SOURCE DATA:
========================================================================
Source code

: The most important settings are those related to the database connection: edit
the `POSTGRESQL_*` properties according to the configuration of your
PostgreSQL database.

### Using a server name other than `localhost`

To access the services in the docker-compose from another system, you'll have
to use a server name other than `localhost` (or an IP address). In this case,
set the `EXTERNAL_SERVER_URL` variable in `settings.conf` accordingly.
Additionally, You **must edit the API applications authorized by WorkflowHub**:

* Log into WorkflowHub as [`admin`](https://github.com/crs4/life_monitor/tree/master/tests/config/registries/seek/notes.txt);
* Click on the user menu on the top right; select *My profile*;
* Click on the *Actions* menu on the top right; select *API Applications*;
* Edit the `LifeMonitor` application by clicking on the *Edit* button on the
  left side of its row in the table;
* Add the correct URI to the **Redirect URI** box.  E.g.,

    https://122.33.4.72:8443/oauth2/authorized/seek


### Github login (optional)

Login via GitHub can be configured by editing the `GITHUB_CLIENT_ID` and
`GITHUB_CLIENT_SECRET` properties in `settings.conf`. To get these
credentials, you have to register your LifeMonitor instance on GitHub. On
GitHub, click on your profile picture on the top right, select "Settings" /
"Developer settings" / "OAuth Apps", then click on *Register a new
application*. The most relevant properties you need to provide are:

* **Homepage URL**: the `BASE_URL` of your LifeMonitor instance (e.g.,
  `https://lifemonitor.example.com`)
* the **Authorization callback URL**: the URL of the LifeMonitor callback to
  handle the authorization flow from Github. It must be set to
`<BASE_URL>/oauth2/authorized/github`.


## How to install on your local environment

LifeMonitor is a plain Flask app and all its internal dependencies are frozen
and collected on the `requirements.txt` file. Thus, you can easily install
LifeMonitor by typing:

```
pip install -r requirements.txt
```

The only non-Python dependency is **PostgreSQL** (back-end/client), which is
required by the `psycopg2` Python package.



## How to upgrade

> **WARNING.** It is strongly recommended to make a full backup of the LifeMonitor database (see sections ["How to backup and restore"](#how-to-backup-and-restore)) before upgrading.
========================================================================
EXERCISE DIRECTIONS: Output only an exact transcription of the lines above from the one with "credentials, you have" up to and including the one with "of your LifeMonitor".

WRITTEN ANSWER:
credentials, you have to register your LifeMonitor instance on GitHub. On
GitHub, click on your profile picture on the top right, select "Settings" /
"Developer settings" / "OAuth Apps", then click on *Register a new
application*. The most relevant properties you need to provide are:

* **Homepage URL**: the `BASE_URL` of your LifeMonitor instance (e.g.,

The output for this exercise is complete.